As for the data: yes, I stored everything in a bunch of strings; I first zipped the data, then base64 encoded it, then split into separate strings in generated java source files. Java has unzip methods built-in which I could use to decompress at runtime . My guess is that the max limit is 2048 KB zipped; I could not upload 2166 KB and had to work very hard to bring it down to 2041 KB and that was accepted.
- Created Monday, January 11th 2016 @ 03:27:47
That's awesome DaFish, thanks so much for sharing. :)
- Created Wednesday, January 13th 2016 @ 23:00:33
That is amazing Dafish. Big congratulations on pulling off a CFR implementation. In fact, it is something I am very interested in doing myself, though I didn't have enough time for this competition. You see, I am very much a beginner at programming. It was only in the last two days of November that I uploaded my first bot to this site (for Connect four). I played around with that for a while and then started working on a holdem bot.
I was only just starting when I noticed the post informing of us of the date for final submissions for this competition. That was a big motivator to work as hard as I could to make a good bot. In the end my bot is just a very simple heuristically programmed bot probably similar to your early versions. But I am learning as much as I can about CRF and trying to understand it & thinking about how I should abstract the game state and bet sizes. I wonder if it is possible to also fit blinds and starting stacks into the abstraction (so it can play the meta game of trying to win the match instead of just trying to maximize the value from the hand). There are so many details to be worked out!

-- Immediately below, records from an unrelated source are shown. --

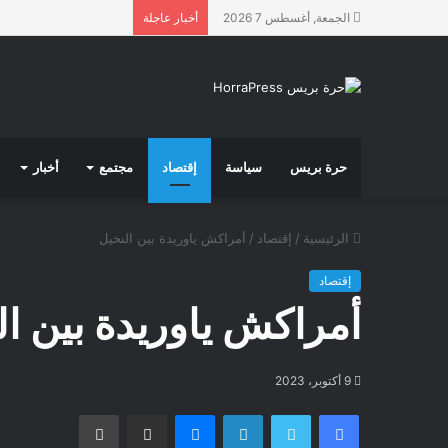
الجمعة, أغسطس 7 2026
أخبار عاجلة
حرة بريس
سياسة
إقتصاد
مجتمع
أخبار
الرئيسية
/
إقتصاد
/
أمراكش ياوريدة بين النخيل
إقتصاد
أمراكش ياوريدة بين ال
9 أكتوبر، 2023
فيسبوك
تويتر
لينكدإن
ماسنجر
مشاركة عبر البريد
طباعة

Anyway, I'm just trying to show I understand all the hard work you must have gone through to implement your bot. I really do say it is a job well done. Thank you very much for sharing your path. Your bot seems to be doing very well now. Certainly showing better than it did earlier in the tournament. Good luck the rest of the way!
- Created Thursday, January 14th 2016 @ 18:32:45
Hi Nevik, Thanks for sharing details about your bot. You must be a talented programmer, your connect four-bot is excellent and also your holdem bot does very well!
Optimizing CFR to win the match instead of maximizing the current hand: to do that in a mathematically optimal way is not so easy I think. Perhaps you can start bottom up by calculating models for many stack sizes, starting with small ones.
- Created Thursday, January 14th 2016 @ 21:15:23
Curious how many ran Monte Carlo simulations for predicted hand value versus just brute forcing it? AdsRiskBot mentioned 6000 simulations, I used brute force and it was pretty quick, even for the flop.
- Created Thursday, January 14th 2016 @ 23:36:13
Originally I brute-forced my hand value scores as well, but I switched to Monte Carlo simulations to make local testing faster.